Mr. Defoe laughed, and jingled the coins in his pocket.

“It must be long hours since you left Upper High Royd, Tom,” said he. “Art hungry, lad? Come in and break your fast.”

So I very thankfully ate a large plate of fried ham and eggs, often having to answer Mr. Defoe's questions most unbecomingly with my mouth full, for it seemed he was in haste, having arranged to be allowed to enter the Cloth Hall and watch the market there, and so was listening for the
bell. Presently it rang and we hurried off together, for I was loath to part with him.

The Cloth Hall seemed to me a poor ordinary place compared with our fine old Guildhall in Lavenham, but as we stood by the broad doors I was certainly astonished by the number of pieces brought in, which I reckoned to be upwards of three hundred. Each man brought a piece on his shoulder, but there was no jostling and pushing; they all stood in line and went in smoothly, with scarcely a “by your leave” here and there. Mr. Defoe watched it all with shining eyes, turning his head from side to side and letting nothing escape him. Presently a very well-dressed clothier came up to us.
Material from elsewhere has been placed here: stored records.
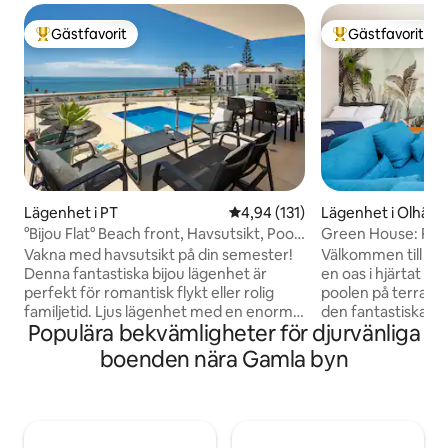
Gästfavorit
Gästfavorit
Populär gästfavorit
Populär gästfavor
Lägenhet i PT
4,94 av 5 i genomsnittligt bet
4,94 (131)
Lägenhet i Olhão
°Bijou Flat° Beach front, Havsutsikt, Pool,
Green House: Poo
Garage
fantastisk utsikt
Vakna med havsutsikt på din semester!
Välkommen till c
Denna fantastiska bijou lägenhet är
en oas i hjärtat av
perfekt för romantisk flykt eller rolig
poolen på terrass
familjetid. Ljus lägenhet med en enorm
den fantastiska ut
Populära bekvämligheter för djurvänliga
terrass mot söder och fantastisk
Ria Formosa. Det
solnedgång för att njuta av dina kvällar.
inbjudande utrymm
boenden nära Gamla byn
Endast 50 meter från stranden Olhos
utrustat kök, grati
d'Agua, alla typiska restauranger, barer
bekvämt vardagsr
och stormarknader. POOL, solstolar och
några minuter frå
TVÅ PARKERINGSPLATSER i garaget.
restauranger och 
WiFi, internationella kanaler,
den perfekta utgå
“Now's your time, Mr. Defoe. Go in quietly and stand by the doors. Don't speak and don't walk about. You'll have to stay in till the bell rings again, you understand?”

“Yes. My boy can come in too, I suppose?” said Mr. Defoe in a careless tone.

“Aye, if he behaves himself. But stand still and don't say a word, lad, or you'll be in trouble.”

We had just stepped inside when the bell stopped ringing and the doors were closed behind us. A group of men who had been standing by the doors at once moved forward away from us, so that now we could see the rows of boards laid on trestles, stretching along each side of the hall. The pieces of cloth were laid across these trestle tables, with a man behind; red and blue and brown and green, they made a pretty sight.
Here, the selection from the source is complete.